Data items
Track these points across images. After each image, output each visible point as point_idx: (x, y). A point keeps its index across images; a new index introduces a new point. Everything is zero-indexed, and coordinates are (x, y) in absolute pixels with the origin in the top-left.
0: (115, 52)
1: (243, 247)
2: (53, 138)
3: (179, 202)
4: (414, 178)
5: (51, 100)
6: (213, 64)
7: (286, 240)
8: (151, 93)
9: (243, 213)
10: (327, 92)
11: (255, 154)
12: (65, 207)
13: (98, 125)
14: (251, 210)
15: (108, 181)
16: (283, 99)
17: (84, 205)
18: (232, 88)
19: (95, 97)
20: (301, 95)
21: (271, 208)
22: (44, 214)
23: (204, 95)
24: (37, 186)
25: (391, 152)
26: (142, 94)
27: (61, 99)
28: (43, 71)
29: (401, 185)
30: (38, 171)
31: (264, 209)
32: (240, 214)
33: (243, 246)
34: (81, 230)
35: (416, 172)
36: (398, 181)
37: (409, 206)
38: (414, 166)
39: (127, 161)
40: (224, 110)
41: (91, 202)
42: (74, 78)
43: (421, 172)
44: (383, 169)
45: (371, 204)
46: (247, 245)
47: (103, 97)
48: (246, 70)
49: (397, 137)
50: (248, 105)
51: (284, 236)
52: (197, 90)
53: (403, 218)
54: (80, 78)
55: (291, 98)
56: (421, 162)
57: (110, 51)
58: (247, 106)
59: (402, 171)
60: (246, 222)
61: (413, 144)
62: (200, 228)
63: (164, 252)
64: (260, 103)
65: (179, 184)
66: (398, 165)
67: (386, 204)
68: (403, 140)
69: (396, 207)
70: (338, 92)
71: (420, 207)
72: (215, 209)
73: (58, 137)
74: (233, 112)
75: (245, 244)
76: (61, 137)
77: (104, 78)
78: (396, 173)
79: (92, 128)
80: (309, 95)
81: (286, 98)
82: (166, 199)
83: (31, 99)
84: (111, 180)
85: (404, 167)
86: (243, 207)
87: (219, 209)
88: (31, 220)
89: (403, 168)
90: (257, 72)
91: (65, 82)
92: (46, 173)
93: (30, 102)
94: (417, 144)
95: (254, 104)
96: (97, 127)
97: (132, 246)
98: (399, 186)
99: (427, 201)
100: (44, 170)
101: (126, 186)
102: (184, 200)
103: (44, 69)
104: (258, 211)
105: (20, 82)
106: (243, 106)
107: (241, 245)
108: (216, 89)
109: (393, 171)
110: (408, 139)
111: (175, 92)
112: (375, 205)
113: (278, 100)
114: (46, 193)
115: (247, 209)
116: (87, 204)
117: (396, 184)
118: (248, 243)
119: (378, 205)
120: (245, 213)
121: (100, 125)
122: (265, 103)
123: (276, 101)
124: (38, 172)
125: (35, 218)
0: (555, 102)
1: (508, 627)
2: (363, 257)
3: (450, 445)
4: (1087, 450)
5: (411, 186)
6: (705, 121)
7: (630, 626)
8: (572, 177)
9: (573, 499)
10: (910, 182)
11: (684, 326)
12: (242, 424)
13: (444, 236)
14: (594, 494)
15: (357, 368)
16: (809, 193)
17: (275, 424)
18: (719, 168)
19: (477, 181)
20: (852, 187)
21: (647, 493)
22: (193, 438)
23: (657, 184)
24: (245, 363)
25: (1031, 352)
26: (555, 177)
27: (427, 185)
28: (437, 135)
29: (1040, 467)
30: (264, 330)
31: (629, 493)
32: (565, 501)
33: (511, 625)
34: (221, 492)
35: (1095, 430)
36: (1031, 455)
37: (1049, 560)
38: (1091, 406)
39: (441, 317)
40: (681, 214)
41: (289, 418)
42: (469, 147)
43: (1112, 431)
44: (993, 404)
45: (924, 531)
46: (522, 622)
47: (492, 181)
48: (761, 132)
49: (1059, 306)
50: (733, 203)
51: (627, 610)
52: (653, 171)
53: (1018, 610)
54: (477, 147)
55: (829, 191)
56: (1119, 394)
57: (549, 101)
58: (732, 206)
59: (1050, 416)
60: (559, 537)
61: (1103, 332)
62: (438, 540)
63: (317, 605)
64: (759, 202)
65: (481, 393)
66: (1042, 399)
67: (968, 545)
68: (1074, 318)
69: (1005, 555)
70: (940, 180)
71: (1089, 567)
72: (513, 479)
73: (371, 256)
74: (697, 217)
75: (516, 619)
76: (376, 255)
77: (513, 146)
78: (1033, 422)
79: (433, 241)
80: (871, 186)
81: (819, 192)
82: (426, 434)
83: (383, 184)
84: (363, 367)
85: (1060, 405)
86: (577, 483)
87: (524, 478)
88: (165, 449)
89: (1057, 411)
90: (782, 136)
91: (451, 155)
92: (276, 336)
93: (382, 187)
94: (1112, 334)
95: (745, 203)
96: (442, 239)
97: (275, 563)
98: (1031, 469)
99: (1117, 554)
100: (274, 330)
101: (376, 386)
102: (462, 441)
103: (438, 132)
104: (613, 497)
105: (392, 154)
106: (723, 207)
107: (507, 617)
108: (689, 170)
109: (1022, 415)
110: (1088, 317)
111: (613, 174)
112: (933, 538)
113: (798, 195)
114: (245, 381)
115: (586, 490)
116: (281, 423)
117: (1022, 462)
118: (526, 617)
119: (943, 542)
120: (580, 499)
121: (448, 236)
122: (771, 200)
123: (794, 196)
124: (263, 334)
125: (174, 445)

== Exercise instructions ==
Lines after the one containing "70: (338, 92)" are not part of the task. Output the entries exactly from their first line through that one.

== Result ==
Track these points across images. After each image, output each visible point as point_idx: (x, y). A point keeps its index across images; a new index introduces a new point. Everything is zero-indexed, and coordinates are (x, y) in absolute pixels with the origin in the top-left.
0: (115, 52)
1: (243, 247)
2: (53, 138)
3: (179, 202)
4: (414, 178)
5: (51, 100)
6: (213, 64)
7: (286, 240)
8: (151, 93)
9: (243, 213)
10: (327, 92)
11: (255, 154)
12: (65, 207)
13: (98, 125)
14: (251, 210)
15: (108, 181)
16: (283, 99)
17: (84, 205)
18: (232, 88)
19: (95, 97)
20: (301, 95)
21: (271, 208)
22: (44, 214)
23: (204, 95)
24: (37, 186)
25: (391, 152)
26: (142, 94)
27: (61, 99)
28: (43, 71)
29: (401, 185)
30: (38, 171)
31: (264, 209)
32: (240, 214)
33: (243, 246)
34: (81, 230)
35: (416, 172)
36: (398, 181)
37: (409, 206)
38: (414, 166)
39: (127, 161)
40: (224, 110)
41: (91, 202)
42: (74, 78)
43: (421, 172)
44: (383, 169)
45: (371, 204)
46: (247, 245)
47: (103, 97)
48: (246, 70)
49: (397, 137)
50: (248, 105)
51: (284, 236)
52: (197, 90)
53: (403, 218)
54: (80, 78)
55: (291, 98)
56: (421, 162)
57: (110, 51)
58: (247, 106)
59: (402, 171)
60: (246, 222)
61: (413, 144)
62: (200, 228)
63: (164, 252)
64: (260, 103)
65: (179, 184)
66: (398, 165)
67: (386, 204)
68: (403, 140)
69: (396, 207)
70: (338, 92)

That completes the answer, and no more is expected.